Saturday, December 6, 2008

King Kong

Since I have posted about Topps very rare Flash Gordon cards recently, I thought it might be time to look at a companion set, namely King Kong, which was issued by Topps subsidiary Bubbles, Inc. Here is one of the great movie shots of all time in case you forgot what a marvel this picture was.



One of the most famous movies of all time, it was 33 years old when Topps developed a 55 card black and white set in 1966. These are rare cards and I certainly do not own any. However, I was organizing my hard drive recently and found a scan of two partial uncut sheets that make up the full set. The photo above looks to be memorialized in the bottom left corner.

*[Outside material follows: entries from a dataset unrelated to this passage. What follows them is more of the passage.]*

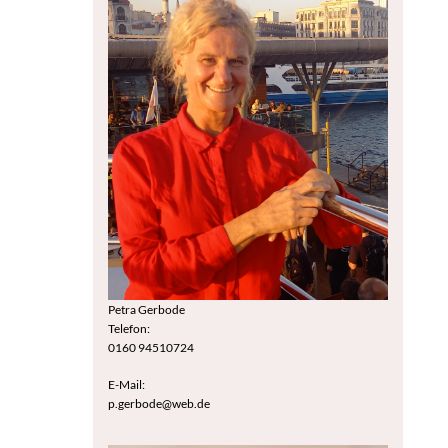
Petra Gerbode
Telefon:
0160 94510724
E-Mail:
p.gerbode@web.de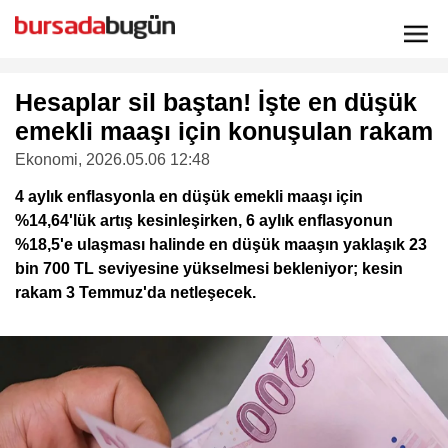
Hesaplar sil baştan! İşte en düşük
emekli maaşı için konuşulan rakam
Ekonomi
, 2026.05.06 12:48
4 aylık enflasyonla en düşük emekli maaşı için
%14,64'lük artış kesinleşirken, 6 aylık enflasyonun
%18,5'e ulaşması halinde en düşük maaşın yaklaşık 23
bin 700 TL seviyesine yükselmesi bekleniyor; kesin
rakam 3 Temmuz'da netleşecek.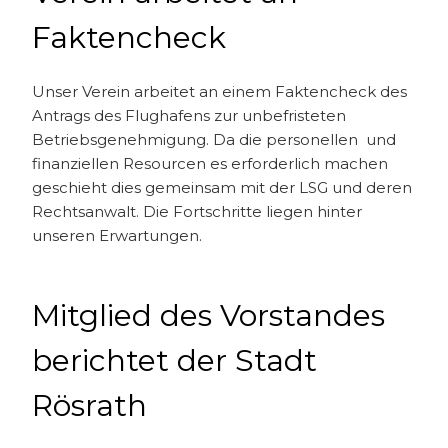
Faktencheck
Unser Verein arbeitet an einem Faktencheck des
Antrags des Flughafens zur unbefristeten
Betriebsgenehmigung. Da die personellen und
finanziellen Resourcen es erforderlich machen
geschieht dies gemeinsam mit der LSG und deren
Rechtsanwalt. Die Fortschritte liegen hinter
unseren Erwartungen.
Mitglied des Vorstandes
berichtet der Stadt
Rösrath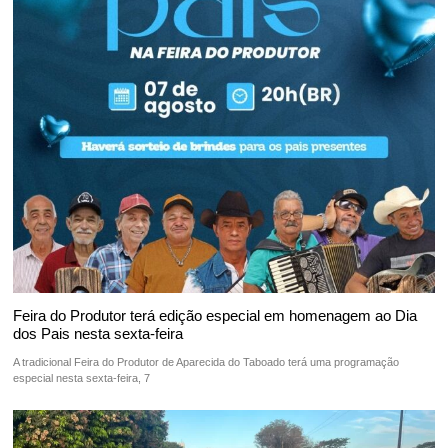
Feira do Produtor terá edição especial em homenagem ao Dia
dos Pais nesta sexta-feira
A tradicional Feira do Produtor de Aparecida do Taboado terá uma programação
especial nesta sexta-feira, 7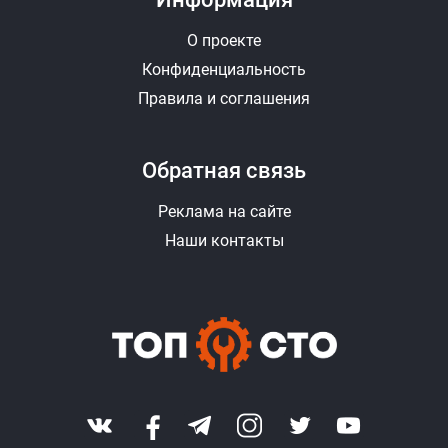
О проекте
Конфиденциальность
Правила и соглашения
Обратная связь
Реклама на сайте
Наши контакты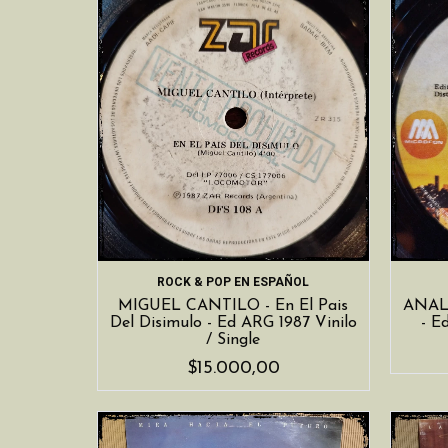
ROCK & POP EN ESPAÑOL
MIGUEL CANTILO - En El Pais
ANALG
Del Disimulo - Ed ARG 1987 Vinilo
- E
/ Single
$15.000,00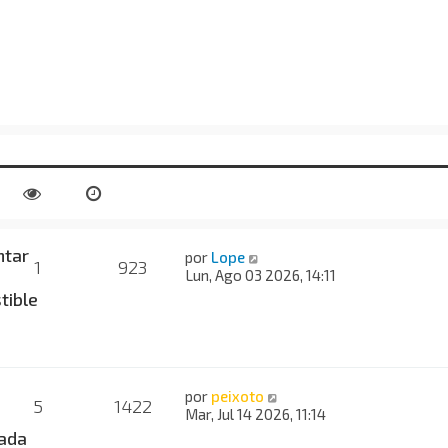
tar
por
Lope
1
923
Lun, Ago 03 2026, 14:11
tible
por
peixoto
5
1422
Mar, Jul 14 2026, 11:14
ada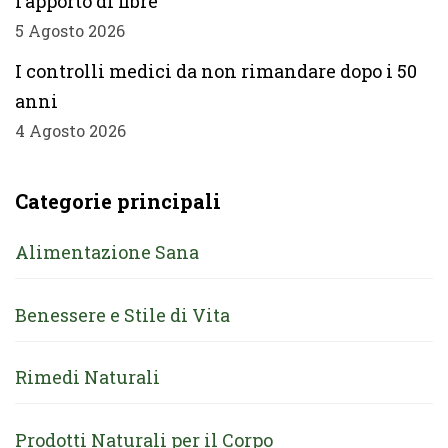
l’apporto di fibre
5 Agosto 2026
I controlli medici da non rimandare dopo i 50
anni
4 Agosto 2026
Categorie principali
Alimentazione Sana
Benessere e Stile di Vita
Rimedi Naturali
Prodotti Naturali per il Corpo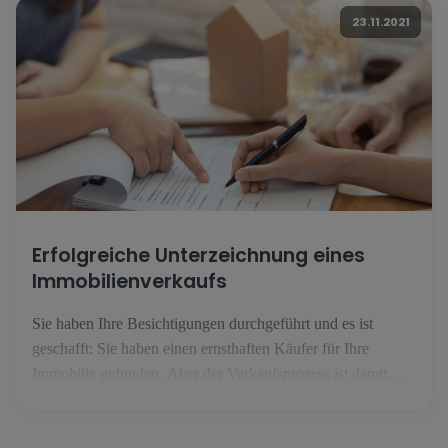
Sie vor der Veröffentlichung Ihrer Anzeige schaffen sollten.
23.11.2021
1. Ihren Markt kennen In Luxemburg entwickelt sich der
Immobilienmarkt [...].
Erfolgreiche Unterzeichnung eines
Immobilienverkaufs
Sie haben Ihre Besichtigungen durchgeführt und es ist
geschafft: Sie haben einen ernsthaften Käufer für Ihre
Immobilie gefunden. Aber der Verkaufsprozess ist damit
noch nicht zu Ende. Es sind noch einige weitere Schritte
erforderlich, bevor Sie das Geld für die Immobilie auf Ihrem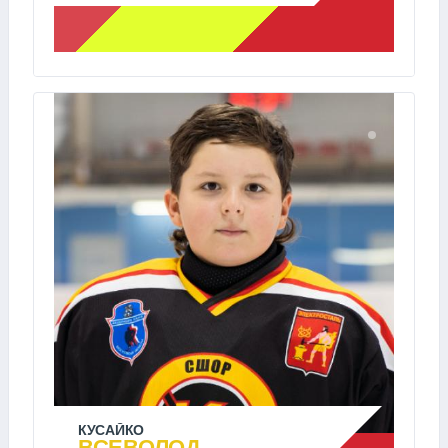
КУСАЙКО
ВСЕВОЛОД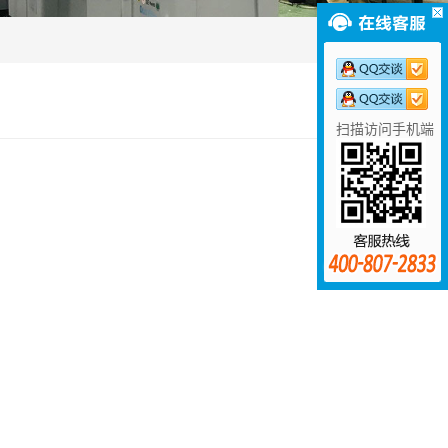
扫描访问手机端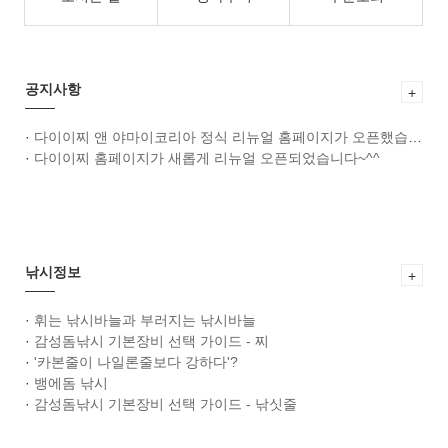
공지사항
+
·
다이이찌 앤 야마이코리아 정식 리뉴얼 홈페이지가 오픈했습니다~^^
·
다이이찌 홈페이지가 새롭게 리뉴얼 오픈되었습니다~^^
낚시정보
+
·
휘는 낚시바늘과 부러지는 낚시바늘
·
감성돔낚시 기본장비 선택 가이드 - 찌
·
'카본줄이 나일론줄보다 강하다'?
·
뱅에돔 낚시
·
감성돔낚시 기본장비 선택 가이드 - 낚싯줄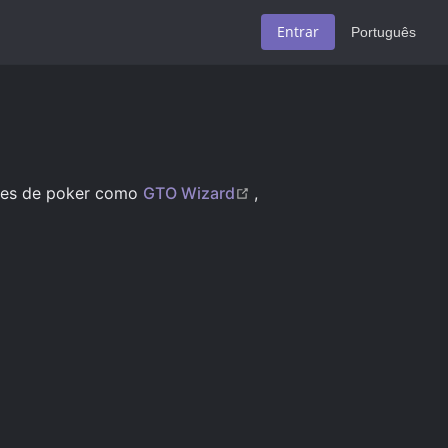
Entrar
Português
(opens new window)
ares de poker como
GTO Wizard
,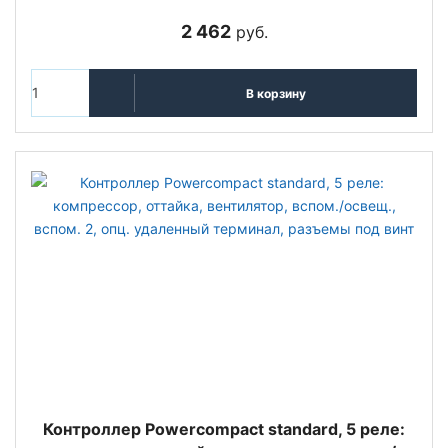
2 462
руб.
В корзину
Контроллер Powercompact standard, 5 реле: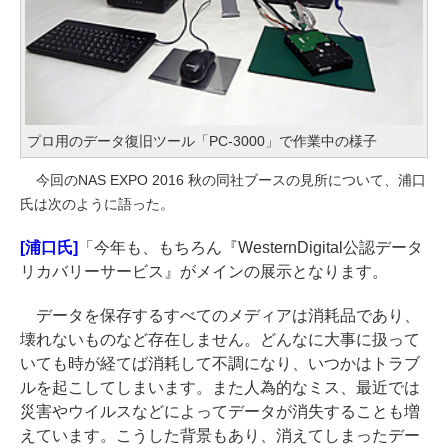
プロ用のデータ復旧ツール「PC-3000」で作業中の様子
今回のNAS EXPO 2016 秋の同社ブースの見所について、浦口
氏は次のように語った。
[浦口氏]
「今年も、もちろん『WesternDigital公認データ
リカバリーサービス』がメインの展示となります。
データを保存するすべてのメディアは消耗品であり、
壊れないものなど存在しません。どんなに大事に扱って
いても時が経てば消耗して不調になり、いつかはトラブ
ルを起こしてしまいます。また人為的なミス、最近では
災害やウイルスなどによってデータが消失することも増
えています。こうした背景もあり、消えてしまったデー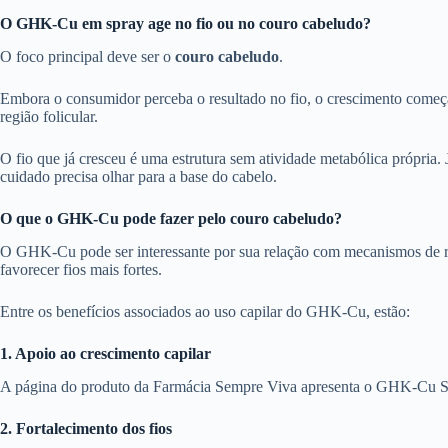
O GHK-Cu em spray age no fio ou no couro cabeludo?
O foco principal deve ser o
couro cabeludo
.
Embora o consumidor perceba o resultado no fio, o crescimento come
região folicular.
O fio que já cresceu é uma estrutura sem atividade metabólica própria. 
cuidado precisa olhar para a base do cabelo.
O que o GHK-Cu pode fazer pelo couro cabeludo?
O GHK-Cu pode ser interessante por sua relação com mecanismos de repa
favorecer fios mais fortes.
Entre os benefícios associados ao uso capilar do GHK-Cu, estão:
1. Apoio ao crescimento capilar
A página do produto da Farmácia Sempre Viva apresenta o GHK-Cu Spr
2. Fortalecimento dos fios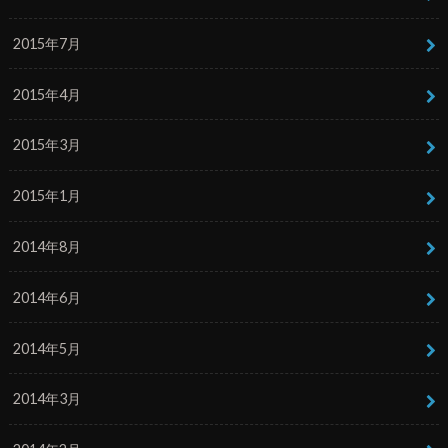
2015年7月
2015年4月
2015年3月
2015年1月
2014年8月
2014年6月
2014年5月
2014年3月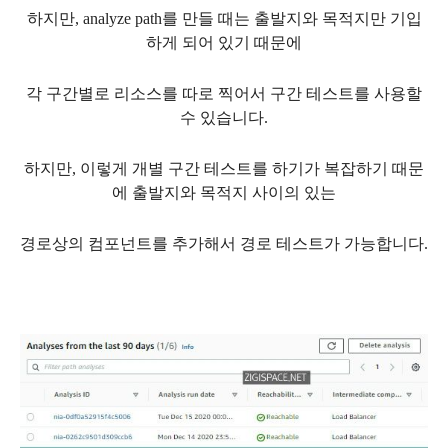
하지만, analyze path를 만들 때는 출발지와 목적지만 기입
하게 되어 있기 때문에
각 구간별로 리소스를 따로 찍어서 구간 테스트를 사용할
수 있습니다.
하지만, 이렇게 개별 구간 테스트를 하기가 복잡하기 때문
에 출발지와 목적지 사이의 있는
경로상의 컴포넌트를 추가해서 경로 테스트가 가능합니다.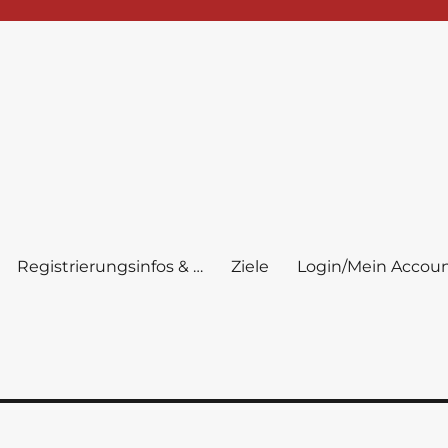
Registrierungsinfos & …
Ziele
Login/Mein Accou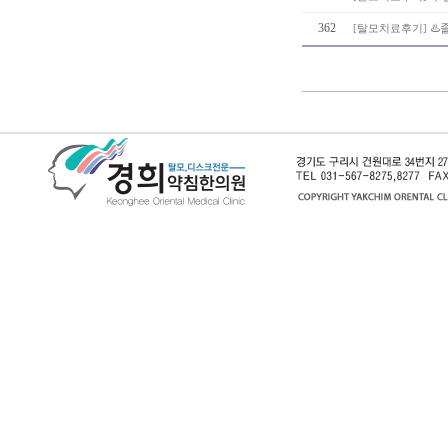
362
♨️
[
탈모치료후기
]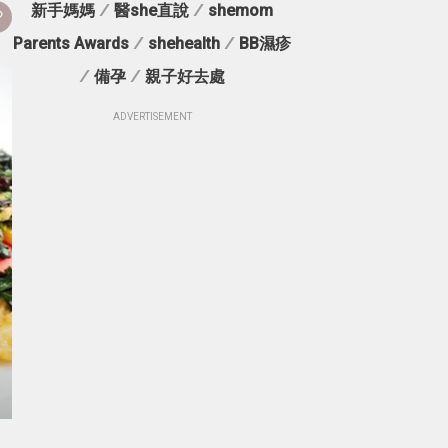
新手媽媽
/
醫she直說
/
shemom
Parents Awards
/
shehealth
/
BB濕疹
/
備孕
/
親子好去處
ADVERTISEMENT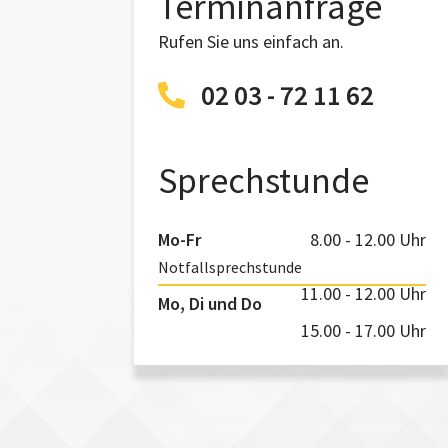
Terminanfrage
Rufen Sie uns einfach an.
02 03 - 72 11 62
Sprechstunde
Mo-Fr
8.00 - 12.00 Uhr
Notfallsprechstunde
11.00 - 12.00 Uhr
Mo, Di und Do
15.00 - 17.00 Uhr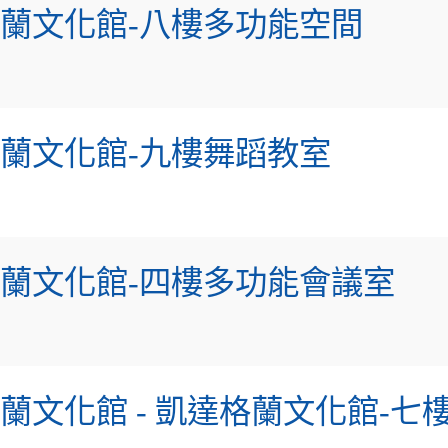
格蘭文化館-八樓多功能空間
蘭文化館-九樓舞蹈教室
格蘭文化館-四樓多功能會議室
蘭文化館 - 凱達格蘭文化館-七樓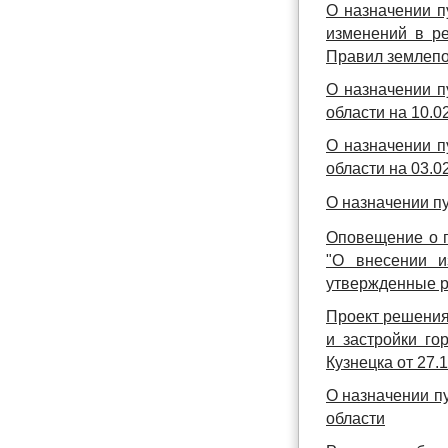
О назначении п
изменений в р
Правил землепо
О назначении п
области на 10.02
О назначении п
области на 03.02
О назначении п
Оповещение о п
"О внесении и
утвержденные р
Проект решения
и застройки го
Кузнецка от 27.
О назначении п
области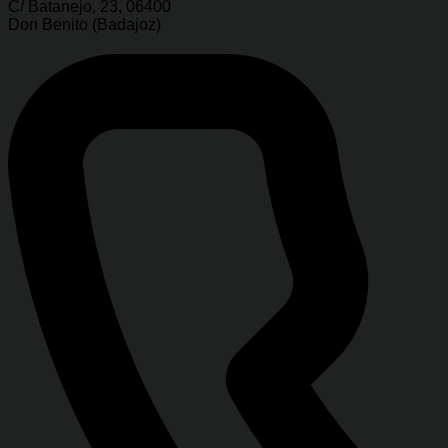
C/ Batanejo, 23, 06400
Don Benito (Badajoz)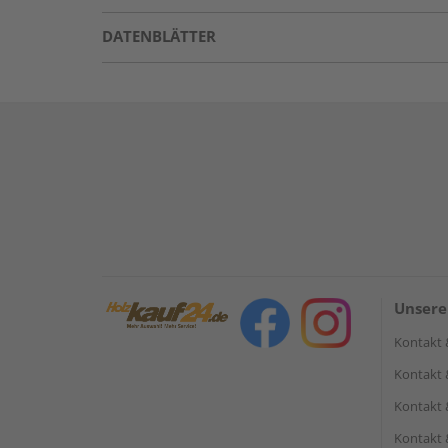
DATENBLÄTTER
Unsere
Kontakt 
Kontakt 
Kontakt 
Kontakt 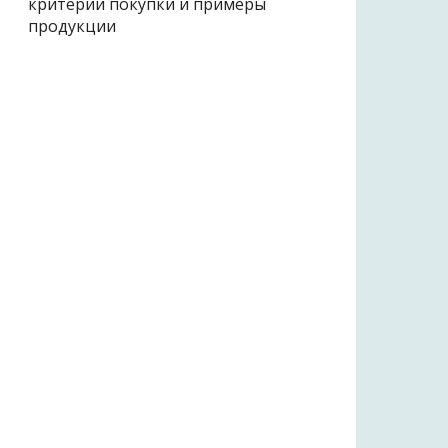
критерии покупки и примеры
продукции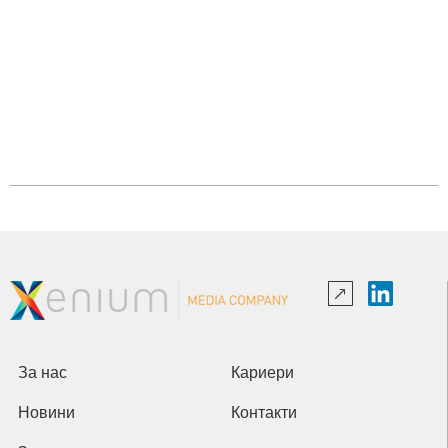
За нас
Кариери
Новини
Контакти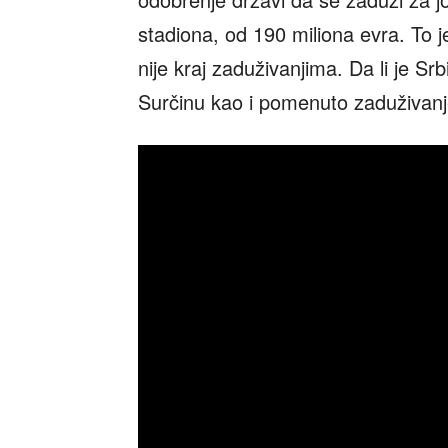
stadiona, od 190 miliona evra. To j
nije kraj zaduživanjima. Da li je Sr
Surčinu kao i pomenuto zaduživanje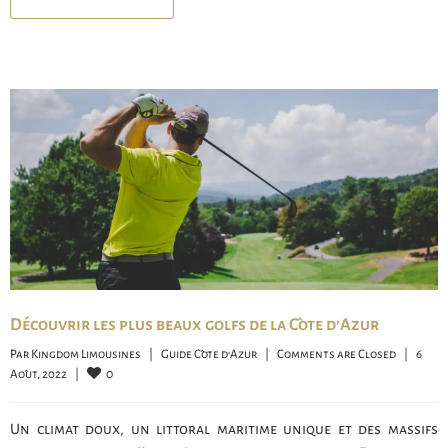
Découvrir les plus beaux golfs de la Côte d’Azur
Par 
Kingdom Limousines
|
Guide Côte d'Azur
|
Comments are Closed
|
6 
0
Août, 2022    
|
Un climat doux, un littoral maritime unique et des massifs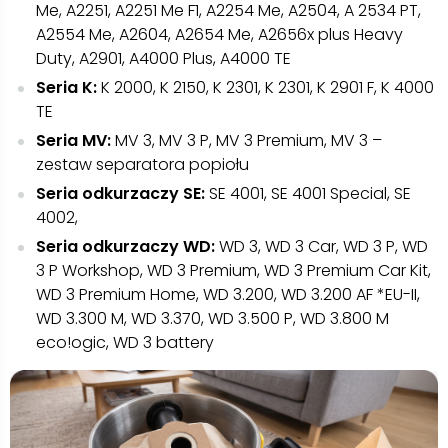
Me, A2251, A2251 Me F1, A2254 Me, A2504, A 2534 PT,
A2554 Me, A2604, A2654 Me, A2656x plus Heavy
Duty, A2901, A4000 Plus, A4000 TE
Seria K:
K 2000, K 2150, K 2301, K 2301, K 2901 F, K 4000
TE
Seria MV:
MV 3, MV 3 P, MV 3 Premium, MV 3 –
zestaw separatora popiołu
Seria odkurzaczy SE:
SE 4001, SE 4001 Special, SE
4002,
Seria odkurzaczy WD:
WD 3, WD 3 Car, WD 3 P, WD
3 P Workshop, WD 3 Premium, WD 3 Premium Car Kit,
WD 3 Premium Home, WD 3.200, WD 3.200 AF *EU-II,
WD 3.300 M, WD 3.370, WD 3.500 P, WD 3.800 M
eco!ogic, WD 3 battery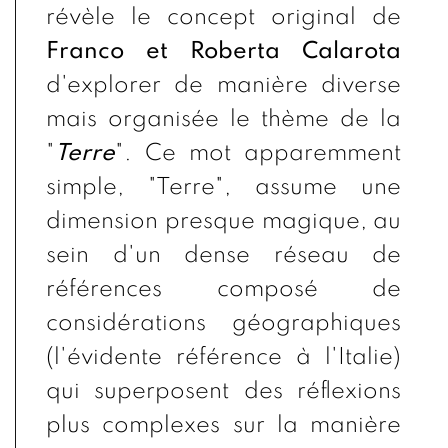
révèle le concept original de
Franco et Roberta Calarota
d'explorer de manière diverse
mais organisée le thème de la
"
Terre
". Ce mot apparemment
simple, "Terre", assume une
dimension presque magique, au
sein d'un dense réseau de
références composé de
considérations géographiques
(l'évidente référence à l'Italie)
qui superposent des réflexions
plus complexes sur la manière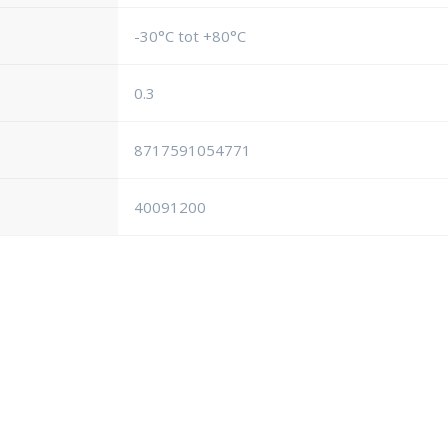
-30°C tot +80°C
0.3
8717591054771
40091200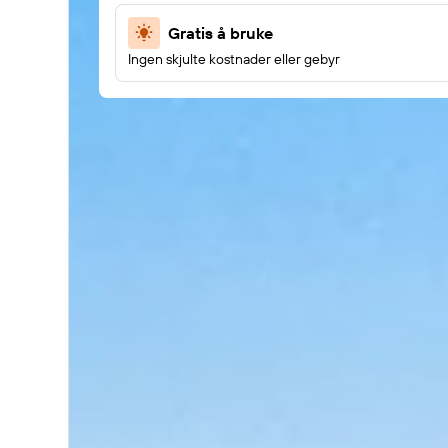
Gratis å bruke
Ingen skjulte kostnader eller gebyr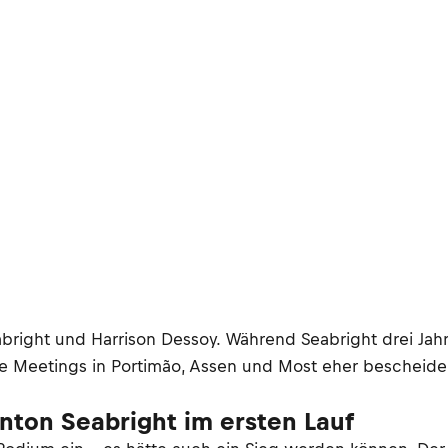
bright und Harrison Dessoy. Während Seabright drei Ja
ie Meetings in Portimão, Assen und Most eher bescheid
ton Seabright im ersten Lauf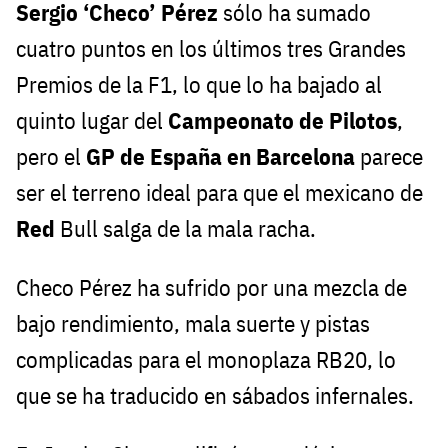
Sergio ‘Checo’ Pérez
sólo ha sumado
cuatro puntos en los últimos tres Grandes
Premios de la F1, lo que lo ha bajado al
quinto lugar del
Campeonato de Pilotos
,
pero el
GP de España en Barcelona
parece
ser el terreno ideal para que el mexicano de
Red
Bull salga de la mala racha.
Checo Pérez ha sufrido por una mezcla de
bajo rendimiento, mala suerte y pistas
complicadas para el monoplaza RB20, lo
que se ha traducido en sábados infernales.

Unlike the very similar Flash Gordon set, which was possibly issued in retail cello packs, King Kong appears to have actually been tested in wax packs as John Neuner's Checklist & Prices of U.S. Non Sport Wrappers has a wrapper listed with a production code of 0-418-21-01-6 (the last digit signifies the year).

Interestingly, Donruss also was given a license to produce a King Kong Set and those can be found rather easily:


(From monsterwax.com)

Topps must not have liked the results of the test they did and declined to do a national release while Donruss forged ahead. The 1965 Copyright Date is when RKO granted the license, by the way.

The backs of the Topps cards have a narrative that follows the movie, the Donruss cards have puzzle pieces. Scans of the Topps fronts and backs are hard to find, I'll post some If I ever find a few.

While I understand the appeal of both Flash Gordon and King Kong as they were all over TV in the 60's, why Topps issued black and white cards in the 1960's is beyond me.

2 comments:

chickcomics said...

My understanding is that RKO delivered a copy of the King Kong Movie to Topps to take images from, and they rented a movieola and got the pictures. When they decided not to go ahead with production, the sold their images to Donruss, who used many of them in their release. That story was related by Bob Marks based on memories of Topps people in Wrapper #150 (Oct 1997).

toppcat said...

Chick....thanks for this-I had forgotten about the Wrapper article entirely. I contacted Les and he gave me the OK to post some scans of issue #150 so an update is imminent.